According to the article, by the writer and journalist David Jiménez, "the monarchy's defenders, including the political parties which support it, see the consultations as an attack at the heart of the Spanish state". "In reality, it would do well to accept the challenge: the monarchy needs a referendum to guarantee its continuation over the long term and to renew its democratic legitimacy," it continues.
Jiménez admits that it's difficult to know how much support Felipe VI enjoys among the Spanish people, although "[he is] seen by his supporters as a figure of stability and unity at a time of political fragmentation and independence challenges in Catalonia and the Basque Country". "The Centre for Sociological Research, the public body entrusted with taking the country's social pulse, stopped asking about the monarchy in 2015, after Juan Carlos I's scandals ruined his popularity," he notes.
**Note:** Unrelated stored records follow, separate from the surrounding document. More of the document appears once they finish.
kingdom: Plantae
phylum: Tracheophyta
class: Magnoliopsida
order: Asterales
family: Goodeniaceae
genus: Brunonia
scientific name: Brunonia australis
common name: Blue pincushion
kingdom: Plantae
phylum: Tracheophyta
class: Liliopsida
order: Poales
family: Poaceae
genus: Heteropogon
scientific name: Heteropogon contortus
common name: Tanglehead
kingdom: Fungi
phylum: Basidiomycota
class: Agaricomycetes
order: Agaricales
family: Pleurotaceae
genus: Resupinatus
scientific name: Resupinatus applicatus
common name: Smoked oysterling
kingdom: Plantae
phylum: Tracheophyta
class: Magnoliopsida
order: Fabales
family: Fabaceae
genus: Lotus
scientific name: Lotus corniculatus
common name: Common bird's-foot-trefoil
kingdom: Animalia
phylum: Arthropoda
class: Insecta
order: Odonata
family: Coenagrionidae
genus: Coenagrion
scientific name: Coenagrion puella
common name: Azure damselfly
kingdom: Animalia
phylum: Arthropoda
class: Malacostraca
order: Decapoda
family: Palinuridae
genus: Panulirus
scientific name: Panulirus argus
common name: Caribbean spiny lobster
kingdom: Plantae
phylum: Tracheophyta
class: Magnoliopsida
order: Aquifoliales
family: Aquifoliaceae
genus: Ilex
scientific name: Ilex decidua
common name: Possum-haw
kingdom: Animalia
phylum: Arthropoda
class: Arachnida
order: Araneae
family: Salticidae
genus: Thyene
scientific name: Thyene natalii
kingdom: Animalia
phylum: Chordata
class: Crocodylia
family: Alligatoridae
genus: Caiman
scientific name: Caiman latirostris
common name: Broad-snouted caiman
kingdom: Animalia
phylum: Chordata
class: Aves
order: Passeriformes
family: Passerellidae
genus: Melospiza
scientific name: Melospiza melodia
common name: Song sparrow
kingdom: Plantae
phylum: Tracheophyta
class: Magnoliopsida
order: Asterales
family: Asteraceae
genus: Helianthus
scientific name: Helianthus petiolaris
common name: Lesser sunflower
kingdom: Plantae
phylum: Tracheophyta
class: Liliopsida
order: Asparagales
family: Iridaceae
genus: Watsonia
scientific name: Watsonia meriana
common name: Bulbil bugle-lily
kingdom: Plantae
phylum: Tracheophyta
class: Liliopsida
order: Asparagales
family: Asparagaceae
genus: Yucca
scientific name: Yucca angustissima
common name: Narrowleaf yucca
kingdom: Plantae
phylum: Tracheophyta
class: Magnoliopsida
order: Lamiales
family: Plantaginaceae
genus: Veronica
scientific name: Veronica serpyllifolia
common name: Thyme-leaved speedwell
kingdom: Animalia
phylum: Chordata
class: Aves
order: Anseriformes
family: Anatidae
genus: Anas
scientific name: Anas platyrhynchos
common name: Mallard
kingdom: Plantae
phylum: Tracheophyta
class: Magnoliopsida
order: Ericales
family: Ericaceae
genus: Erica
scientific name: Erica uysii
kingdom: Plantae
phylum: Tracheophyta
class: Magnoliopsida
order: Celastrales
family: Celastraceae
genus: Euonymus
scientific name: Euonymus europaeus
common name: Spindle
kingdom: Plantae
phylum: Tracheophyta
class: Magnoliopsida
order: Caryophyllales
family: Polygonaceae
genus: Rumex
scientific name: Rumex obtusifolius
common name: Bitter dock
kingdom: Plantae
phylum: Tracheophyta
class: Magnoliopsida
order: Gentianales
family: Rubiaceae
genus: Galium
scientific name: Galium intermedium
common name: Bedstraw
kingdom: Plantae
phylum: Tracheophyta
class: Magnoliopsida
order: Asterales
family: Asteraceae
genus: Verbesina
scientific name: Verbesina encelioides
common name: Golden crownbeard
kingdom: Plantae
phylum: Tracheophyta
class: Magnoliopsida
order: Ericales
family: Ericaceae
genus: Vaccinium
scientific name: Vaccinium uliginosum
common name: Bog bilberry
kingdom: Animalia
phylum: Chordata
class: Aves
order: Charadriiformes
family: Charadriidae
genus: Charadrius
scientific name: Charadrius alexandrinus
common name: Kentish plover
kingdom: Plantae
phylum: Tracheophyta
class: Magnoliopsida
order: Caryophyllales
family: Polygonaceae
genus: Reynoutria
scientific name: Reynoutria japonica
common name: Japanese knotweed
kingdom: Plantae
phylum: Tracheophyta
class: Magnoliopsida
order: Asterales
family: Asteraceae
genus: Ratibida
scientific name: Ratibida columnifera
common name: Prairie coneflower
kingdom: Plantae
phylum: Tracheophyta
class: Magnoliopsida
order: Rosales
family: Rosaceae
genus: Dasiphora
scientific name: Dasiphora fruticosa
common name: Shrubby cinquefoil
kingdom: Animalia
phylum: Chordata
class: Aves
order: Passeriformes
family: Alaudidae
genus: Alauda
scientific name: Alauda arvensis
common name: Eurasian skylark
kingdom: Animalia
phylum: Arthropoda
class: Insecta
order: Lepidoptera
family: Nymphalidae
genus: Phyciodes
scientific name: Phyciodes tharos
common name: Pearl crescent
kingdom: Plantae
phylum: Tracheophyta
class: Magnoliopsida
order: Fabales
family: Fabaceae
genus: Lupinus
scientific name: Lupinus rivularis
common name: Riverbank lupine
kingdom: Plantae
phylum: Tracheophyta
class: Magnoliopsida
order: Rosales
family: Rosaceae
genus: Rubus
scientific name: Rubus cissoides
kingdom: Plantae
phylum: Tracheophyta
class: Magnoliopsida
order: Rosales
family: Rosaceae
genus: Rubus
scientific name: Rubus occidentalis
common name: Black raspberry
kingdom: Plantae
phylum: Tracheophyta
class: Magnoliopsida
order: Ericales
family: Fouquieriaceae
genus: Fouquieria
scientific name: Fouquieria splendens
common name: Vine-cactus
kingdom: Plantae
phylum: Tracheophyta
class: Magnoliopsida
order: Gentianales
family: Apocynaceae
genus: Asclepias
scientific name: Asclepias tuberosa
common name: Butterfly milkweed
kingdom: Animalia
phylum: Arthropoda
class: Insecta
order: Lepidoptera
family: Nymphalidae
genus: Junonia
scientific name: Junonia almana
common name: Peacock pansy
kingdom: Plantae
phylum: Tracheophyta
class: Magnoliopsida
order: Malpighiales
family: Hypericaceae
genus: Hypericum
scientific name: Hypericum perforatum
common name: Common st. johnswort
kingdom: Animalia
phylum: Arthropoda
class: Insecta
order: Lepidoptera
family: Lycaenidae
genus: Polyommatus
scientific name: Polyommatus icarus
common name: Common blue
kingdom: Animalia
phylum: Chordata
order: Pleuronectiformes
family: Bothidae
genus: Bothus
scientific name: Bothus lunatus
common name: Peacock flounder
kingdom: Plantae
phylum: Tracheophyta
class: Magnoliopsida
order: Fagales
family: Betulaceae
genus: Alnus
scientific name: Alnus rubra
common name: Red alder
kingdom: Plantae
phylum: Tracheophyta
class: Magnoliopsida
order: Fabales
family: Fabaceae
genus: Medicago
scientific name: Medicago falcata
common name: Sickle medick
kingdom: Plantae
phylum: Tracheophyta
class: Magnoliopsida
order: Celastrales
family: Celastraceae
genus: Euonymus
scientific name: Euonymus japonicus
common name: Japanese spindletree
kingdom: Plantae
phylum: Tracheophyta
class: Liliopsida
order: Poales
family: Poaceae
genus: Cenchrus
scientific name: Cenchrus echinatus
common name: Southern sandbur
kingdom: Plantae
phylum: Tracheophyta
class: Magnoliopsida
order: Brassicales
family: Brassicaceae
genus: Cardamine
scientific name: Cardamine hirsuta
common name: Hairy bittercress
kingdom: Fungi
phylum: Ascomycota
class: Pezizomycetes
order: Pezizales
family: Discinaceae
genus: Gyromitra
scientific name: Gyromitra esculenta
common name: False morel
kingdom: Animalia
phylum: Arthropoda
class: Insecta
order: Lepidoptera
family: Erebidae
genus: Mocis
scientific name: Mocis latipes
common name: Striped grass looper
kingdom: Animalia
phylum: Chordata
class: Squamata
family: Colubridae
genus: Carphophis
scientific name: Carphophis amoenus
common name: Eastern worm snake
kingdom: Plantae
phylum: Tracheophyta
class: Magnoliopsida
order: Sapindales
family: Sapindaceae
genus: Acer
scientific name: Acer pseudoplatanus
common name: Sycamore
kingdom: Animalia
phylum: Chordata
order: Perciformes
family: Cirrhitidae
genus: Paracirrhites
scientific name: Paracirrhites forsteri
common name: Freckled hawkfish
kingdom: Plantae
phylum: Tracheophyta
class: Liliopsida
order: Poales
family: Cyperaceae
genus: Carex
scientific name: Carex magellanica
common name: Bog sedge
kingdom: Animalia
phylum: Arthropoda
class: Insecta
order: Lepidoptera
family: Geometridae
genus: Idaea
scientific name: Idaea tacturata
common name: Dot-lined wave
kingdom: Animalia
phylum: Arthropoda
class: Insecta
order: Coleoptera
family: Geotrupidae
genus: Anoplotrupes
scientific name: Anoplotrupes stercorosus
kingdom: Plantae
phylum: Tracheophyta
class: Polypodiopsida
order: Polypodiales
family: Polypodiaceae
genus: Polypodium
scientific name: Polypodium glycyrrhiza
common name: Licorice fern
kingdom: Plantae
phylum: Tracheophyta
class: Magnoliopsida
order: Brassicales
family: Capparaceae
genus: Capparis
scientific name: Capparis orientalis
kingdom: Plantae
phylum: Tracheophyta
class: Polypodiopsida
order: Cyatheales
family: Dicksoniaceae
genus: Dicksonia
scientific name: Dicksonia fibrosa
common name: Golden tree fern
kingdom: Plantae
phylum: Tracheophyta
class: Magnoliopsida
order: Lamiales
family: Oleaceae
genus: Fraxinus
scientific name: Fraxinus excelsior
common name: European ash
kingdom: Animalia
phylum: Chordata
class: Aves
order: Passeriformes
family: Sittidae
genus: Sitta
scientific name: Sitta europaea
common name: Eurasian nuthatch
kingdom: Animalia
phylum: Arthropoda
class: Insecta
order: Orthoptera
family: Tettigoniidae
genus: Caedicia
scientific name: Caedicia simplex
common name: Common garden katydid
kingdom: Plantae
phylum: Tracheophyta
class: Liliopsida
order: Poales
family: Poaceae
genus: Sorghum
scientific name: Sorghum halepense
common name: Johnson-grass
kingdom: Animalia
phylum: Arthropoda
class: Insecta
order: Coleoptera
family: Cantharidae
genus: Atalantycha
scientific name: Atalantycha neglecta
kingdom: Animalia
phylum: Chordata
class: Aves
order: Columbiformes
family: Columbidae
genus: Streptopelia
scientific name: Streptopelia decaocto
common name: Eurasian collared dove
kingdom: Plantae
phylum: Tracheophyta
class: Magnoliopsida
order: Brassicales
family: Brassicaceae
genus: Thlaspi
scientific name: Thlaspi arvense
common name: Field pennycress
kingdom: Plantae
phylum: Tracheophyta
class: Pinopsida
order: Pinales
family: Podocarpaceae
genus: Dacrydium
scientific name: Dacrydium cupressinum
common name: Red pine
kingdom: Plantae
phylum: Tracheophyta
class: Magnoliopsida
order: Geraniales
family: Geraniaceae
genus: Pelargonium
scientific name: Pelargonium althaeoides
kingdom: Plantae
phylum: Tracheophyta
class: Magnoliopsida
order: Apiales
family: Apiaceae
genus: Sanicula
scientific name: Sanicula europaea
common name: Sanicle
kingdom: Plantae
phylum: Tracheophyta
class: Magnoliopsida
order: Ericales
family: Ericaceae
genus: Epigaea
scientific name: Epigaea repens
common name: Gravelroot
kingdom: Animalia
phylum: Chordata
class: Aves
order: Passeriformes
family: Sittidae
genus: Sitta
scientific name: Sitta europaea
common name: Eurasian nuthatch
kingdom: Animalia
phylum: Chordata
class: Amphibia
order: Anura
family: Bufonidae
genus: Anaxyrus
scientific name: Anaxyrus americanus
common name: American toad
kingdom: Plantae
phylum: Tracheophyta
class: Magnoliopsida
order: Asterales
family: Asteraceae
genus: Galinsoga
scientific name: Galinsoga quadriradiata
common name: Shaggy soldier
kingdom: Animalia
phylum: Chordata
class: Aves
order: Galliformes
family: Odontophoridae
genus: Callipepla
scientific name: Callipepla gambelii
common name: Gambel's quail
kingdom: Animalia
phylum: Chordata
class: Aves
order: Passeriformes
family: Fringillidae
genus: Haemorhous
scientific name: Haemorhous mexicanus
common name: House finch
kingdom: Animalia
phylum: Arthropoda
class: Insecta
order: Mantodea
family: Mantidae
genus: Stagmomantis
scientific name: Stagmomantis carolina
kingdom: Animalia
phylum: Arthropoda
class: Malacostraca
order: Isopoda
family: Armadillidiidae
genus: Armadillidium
The articles says that "the years are long gone in which the monarchy enjoyed an almost perfect idyll with the public, the royal family had an spotless reputation and the debate over Spain's form of government was on the political margins". And he criticises the harm that those close monarch ended up causing: "the press hid [Juan Carlos'] excesses, the politicians looked the other way and the economic elite feted him in the search for privileges and influence, creating a protective wall which was as fawning as it was fictitious".
The writer concludes that, if the Spanish monarchy intends to survive, it can only do so through a referendum.